__Required action__
Turn every line of the listing below into a numbered list, leaving out any blank lines.

__Information shown__
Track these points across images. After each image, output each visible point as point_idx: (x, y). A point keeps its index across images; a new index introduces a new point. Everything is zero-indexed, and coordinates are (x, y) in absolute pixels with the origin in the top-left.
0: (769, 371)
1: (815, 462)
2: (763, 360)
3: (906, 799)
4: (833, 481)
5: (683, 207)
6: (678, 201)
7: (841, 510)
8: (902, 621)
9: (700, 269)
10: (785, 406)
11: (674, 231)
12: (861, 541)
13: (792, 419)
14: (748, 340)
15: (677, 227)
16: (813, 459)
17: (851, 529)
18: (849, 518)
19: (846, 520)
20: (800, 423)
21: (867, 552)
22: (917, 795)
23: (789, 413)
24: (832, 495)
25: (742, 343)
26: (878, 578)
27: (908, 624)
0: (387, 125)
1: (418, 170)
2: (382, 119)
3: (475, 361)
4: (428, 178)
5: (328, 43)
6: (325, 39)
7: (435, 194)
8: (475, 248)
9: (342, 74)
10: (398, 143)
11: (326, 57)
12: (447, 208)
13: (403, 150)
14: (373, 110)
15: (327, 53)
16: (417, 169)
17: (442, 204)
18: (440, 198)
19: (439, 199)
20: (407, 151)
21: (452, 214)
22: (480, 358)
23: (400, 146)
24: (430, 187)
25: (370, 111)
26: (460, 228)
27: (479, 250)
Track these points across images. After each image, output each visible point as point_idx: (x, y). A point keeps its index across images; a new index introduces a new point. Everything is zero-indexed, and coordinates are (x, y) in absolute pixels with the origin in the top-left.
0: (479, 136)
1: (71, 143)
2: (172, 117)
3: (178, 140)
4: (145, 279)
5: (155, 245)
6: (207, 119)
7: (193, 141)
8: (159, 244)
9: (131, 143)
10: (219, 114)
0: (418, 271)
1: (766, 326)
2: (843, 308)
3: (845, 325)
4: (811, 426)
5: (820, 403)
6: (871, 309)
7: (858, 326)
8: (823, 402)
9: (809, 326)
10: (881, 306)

__Output__
1. Track these points across images. After each image, output each visible point as point_idx: (x, y). A point keeps its index across images; a new index introduces a new point. Everything is zero-indexed, and coordinates are (x, y) in absolute pixels with the origin in the top-left.
2. 0: (769, 371)
3. 1: (815, 462)
4. 2: (763, 360)
5. 3: (906, 799)
6. 4: (833, 481)
7. 5: (683, 207)
8. 6: (678, 201)
9. 7: (841, 510)
10. 8: (902, 621)
11. 9: (700, 269)
12. 10: (785, 406)
13. 11: (674, 231)
14. 12: (861, 541)
15. 13: (792, 419)
16. 14: (748, 340)
17. 15: (677, 227)
18. 16: (813, 459)
19. 17: (851, 529)
20. 18: (849, 518)
21. 19: (846, 520)
22. 20: (800, 423)
23. 21: (867, 552)
24. 22: (917, 795)
25. 23: (789, 413)
26. 24: (832, 495)
27. 25: (742, 343)
28. 26: (878, 578)
29. 27: (908, 624)
30. 0: (387, 125)
31. 1: (418, 170)
32. 2: (382, 119)
33. 3: (475, 361)
34. 4: (428, 178)
35. 5: (328, 43)
36. 6: (325, 39)
37. 7: (435, 194)
38. 8: (475, 248)
39. 9: (342, 74)
40. 10: (398, 143)
41. 11: (326, 57)
42. 12: (447, 208)
43. 13: (403, 150)
44. 14: (373, 110)
45. 15: (327, 53)
46. 16: (417, 169)
47. 17: (442, 204)
48. 18: (440, 198)
49. 19: (439, 199)
50. 20: (407, 151)
51. 21: (452, 214)
52. 22: (480, 358)
53. 23: (400, 146)
54. 24: (430, 187)
55. 25: (370, 111)
56. 26: (460, 228)
57. 27: (479, 250)
58. Track these points across images. After each image, output each visible point as point_idx: (x, y). A point keeps its index across images; a new index introduces a new point. Everything is zero-indexed, and coordinates are (x, y) in absolute pixels with the origin in the top-left.
59. 0: (479, 136)
60. 1: (71, 143)
61. 2: (172, 117)
62. 3: (178, 140)
63. 4: (145, 279)
64. 5: (155, 245)
65. 6: (207, 119)
66. 7: (193, 141)
67. 8: (159, 244)
68. 9: (131, 143)
69. 10: (219, 114)
70. 0: (418, 271)
71. 1: (766, 326)
72. 2: (843, 308)
73. 3: (845, 325)
74. 4: (811, 426)
75. 5: (820, 403)
76. 6: (871, 309)
77. 7: (858, 326)
78. 8: (823, 402)
79. 9: (809, 326)
80. 10: (881, 306)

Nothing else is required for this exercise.